If the machine learning pipeline is death by a thousand cuts, think of TRK as one band aid for one small cut. The project doesn’t propose a solution for all issues related to machine learning or even a major one for Amazon’s Mechanical Turk. So many issues related to machine learning are issues of a deeper more ingrained societal inequity which can only be addressed through large shifts and restructuring in society or legislation. But within that, as a designer and researcher, I try to look at what kinds of research or work can help alleviate or expose issues. TRK focuses on how, through pricing structures, platform incentives and the invisible nature of gig work, clients underprice, undervalue, and fundamentally misunderstand how tasks are handled in ‘human as a service’ platforms. This has a direct effect on the workers who fulfil tasks. Human laborers in Mechanical Turk style platforms must operate within systems that commodify them, leaving them underpaid and poorly treated. This project attempts to shed light on how payment interfaces can function to benefit the worker.

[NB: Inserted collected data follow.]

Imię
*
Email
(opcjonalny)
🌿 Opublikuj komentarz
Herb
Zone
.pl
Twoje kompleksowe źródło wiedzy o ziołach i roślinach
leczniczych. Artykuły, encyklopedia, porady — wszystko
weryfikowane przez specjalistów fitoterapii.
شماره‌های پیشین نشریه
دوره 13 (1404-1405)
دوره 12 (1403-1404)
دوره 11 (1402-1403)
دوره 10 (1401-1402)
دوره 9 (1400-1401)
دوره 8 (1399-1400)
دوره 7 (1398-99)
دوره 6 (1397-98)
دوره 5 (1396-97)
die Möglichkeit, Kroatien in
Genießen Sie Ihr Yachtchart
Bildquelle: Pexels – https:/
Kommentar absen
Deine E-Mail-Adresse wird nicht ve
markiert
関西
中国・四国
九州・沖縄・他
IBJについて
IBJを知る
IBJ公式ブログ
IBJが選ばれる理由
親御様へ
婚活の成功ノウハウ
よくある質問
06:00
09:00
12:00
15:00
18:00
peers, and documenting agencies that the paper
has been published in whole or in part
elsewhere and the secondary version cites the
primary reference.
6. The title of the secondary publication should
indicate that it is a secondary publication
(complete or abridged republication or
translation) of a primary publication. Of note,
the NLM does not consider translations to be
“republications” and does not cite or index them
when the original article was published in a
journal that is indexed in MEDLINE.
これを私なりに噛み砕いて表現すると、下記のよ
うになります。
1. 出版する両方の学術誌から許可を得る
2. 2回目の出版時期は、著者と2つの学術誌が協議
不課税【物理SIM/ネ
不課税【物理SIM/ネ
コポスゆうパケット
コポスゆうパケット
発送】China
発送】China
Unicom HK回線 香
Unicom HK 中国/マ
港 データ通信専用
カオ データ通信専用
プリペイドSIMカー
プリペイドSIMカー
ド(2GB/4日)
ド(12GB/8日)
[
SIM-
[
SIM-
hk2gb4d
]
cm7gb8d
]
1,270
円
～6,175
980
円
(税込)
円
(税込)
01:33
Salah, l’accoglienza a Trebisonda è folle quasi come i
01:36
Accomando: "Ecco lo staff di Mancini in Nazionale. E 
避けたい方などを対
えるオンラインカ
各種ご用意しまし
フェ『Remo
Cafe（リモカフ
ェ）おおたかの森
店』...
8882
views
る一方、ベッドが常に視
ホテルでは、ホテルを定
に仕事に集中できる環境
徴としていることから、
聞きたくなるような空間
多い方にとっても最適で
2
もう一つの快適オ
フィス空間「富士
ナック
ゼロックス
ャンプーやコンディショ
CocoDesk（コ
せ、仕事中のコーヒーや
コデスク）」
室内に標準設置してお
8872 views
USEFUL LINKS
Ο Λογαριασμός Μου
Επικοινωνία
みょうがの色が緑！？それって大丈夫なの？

Technically Responsible Knowledge wage calculator gif
Technically Responsible Knowledge

Part of the design thinking behind TRK is to examine equity and transparency within interfaces and the design of tools, and what kinds of problems tool design, UX, and UI create in technology. Inspired by the Data Sheets for Data Sets white paper TRK injects plain text information into the data set with information that includes a description of what the dataset is, and when it was made. UX or user experience design is a utilitarian intelligence, focusing on architectural layouts, usability, and user flows, but design has a politics to it—it can suppress or uplift content. Design, much like technology, isn’t neutral. As an artist, I use design as a material to confront and comment on the slickness and inequity of for-profit technologies.

Design can be an actuator for change but design alone is not an entire solution towards injustice in society and technology, design can confront a problem while acknowledging it is a part of ‘the problem.’ Design can help visualize or highlight parts of systemic injustice, but design must unpack and confront it’s role in contributing to injustice in technology. However, it’s imperative we view design as a tool, the same way we view code and programming as tools. Much like how programmers use code or programming languages as a means to create change, I leverage design in a similar way, and use it to create the same kind of space of usefulness to explore problem solving. Similarly, how anonymous programmers and artists created ScanMap to provide a solution for surveilling the police, and Everest Pipkin’s tool to blur images for people to use at protests, design can sit in a space to solve small problems that are a part of bigger spaces and issues. My approach to design thinking proposes a de-commodification of art, and situates it as a process and investigation. Artistic approaches to problems allow for collaborations that might not happen in other fields, and in this way art’s role in social justice and human rights projects ‘makes space’ for new kinds of work in a way that other fields traditionally could not let those projects exist.